By Margaret Owen, Door Tenant at 9 Bedford Row, London
Tuesday October 4th.
On Tuesday, I met Hisyer Aydun, a 23-year old student from Bilgi University, Istanbul. He has recently been released, pending trial, and spent 3 months in prison, following arrest by the police in a cafe in Diyarbakir. He happened to be with a young woman who the police suspected might be a member of a terrorist organisation (a militant Kurdish youth group who are linked to the PKK (Kurdish Workers Movement). I am told that under Turkish law, presumably in this emergency situation, the police have no obligation to give reasons for the arrest through the operation of the rules referred to as a “privacy decision and confidentiality order” . I also learn that prisoners must pay rent for their cell use, and approximately 25 lira a month for electricity. They must pay also for their food. If they and their families are without funds, an application can be made to the government to subsidise them.
Hişyar could now resume his studies, but for the fact that hundreds of university teachers have been suspended . Awaiting trial under the Anti Terror Act, (for simply having been seen speaking with someone who, unknown to him, was allegedly a member of a terrorist organisation was enough to prosecute him) he must now report regularly to the police, and cannot travel abroad.
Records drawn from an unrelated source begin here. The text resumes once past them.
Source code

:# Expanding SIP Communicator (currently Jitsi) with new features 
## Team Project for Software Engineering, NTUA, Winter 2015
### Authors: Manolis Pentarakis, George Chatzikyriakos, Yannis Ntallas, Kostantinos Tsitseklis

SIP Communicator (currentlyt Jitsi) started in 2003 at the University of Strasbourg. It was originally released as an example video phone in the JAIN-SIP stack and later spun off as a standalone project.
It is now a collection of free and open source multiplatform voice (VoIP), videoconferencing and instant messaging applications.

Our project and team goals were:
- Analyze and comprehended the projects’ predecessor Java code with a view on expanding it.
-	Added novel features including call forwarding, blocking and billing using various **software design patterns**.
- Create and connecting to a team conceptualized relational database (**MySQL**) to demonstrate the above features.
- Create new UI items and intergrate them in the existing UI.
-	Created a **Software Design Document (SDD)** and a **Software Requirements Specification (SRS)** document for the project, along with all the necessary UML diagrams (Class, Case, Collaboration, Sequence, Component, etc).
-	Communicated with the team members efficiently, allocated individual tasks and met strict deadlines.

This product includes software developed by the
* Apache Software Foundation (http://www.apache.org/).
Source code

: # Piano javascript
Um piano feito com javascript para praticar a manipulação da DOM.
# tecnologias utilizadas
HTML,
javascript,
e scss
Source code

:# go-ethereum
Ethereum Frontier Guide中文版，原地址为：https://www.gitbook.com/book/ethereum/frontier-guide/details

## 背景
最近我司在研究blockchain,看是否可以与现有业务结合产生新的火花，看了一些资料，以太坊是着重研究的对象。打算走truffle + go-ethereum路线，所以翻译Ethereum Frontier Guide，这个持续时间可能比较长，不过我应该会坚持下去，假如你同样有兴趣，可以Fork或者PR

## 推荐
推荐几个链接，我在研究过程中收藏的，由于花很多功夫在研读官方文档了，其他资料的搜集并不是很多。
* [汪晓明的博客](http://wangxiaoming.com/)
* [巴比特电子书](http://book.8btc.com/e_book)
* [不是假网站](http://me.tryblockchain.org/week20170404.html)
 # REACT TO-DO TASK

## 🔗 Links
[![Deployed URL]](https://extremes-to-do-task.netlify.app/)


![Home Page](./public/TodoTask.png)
He described to me the abysmal conditions in the prison.
I also met Can Memis, studying sociology, who is the leader of TODA, the “Detained Students Solidarity Network”. He hopes that I can help him to rally support from our own UK student body, the NUS, to raise awareness in Europe and at the UN of how the Turkish state is targeting students and incarcerating them for such long periods so that they may never be able to further their education, or obtain their degrees to secure employment. There are no official statistics on how many students are now in detention.
This afternoon, we will attend the trial of Ilhan Comak -who has already spent 22 years in jail without being sentenced. Tomorrow we will attend the trials of two other young students – Heja Turk and Çagri Kurt. We will have meetings with the lawyers and a press conference has been arranged, when I will be asked what the UK’s position is in regard to these arrests of so many young people.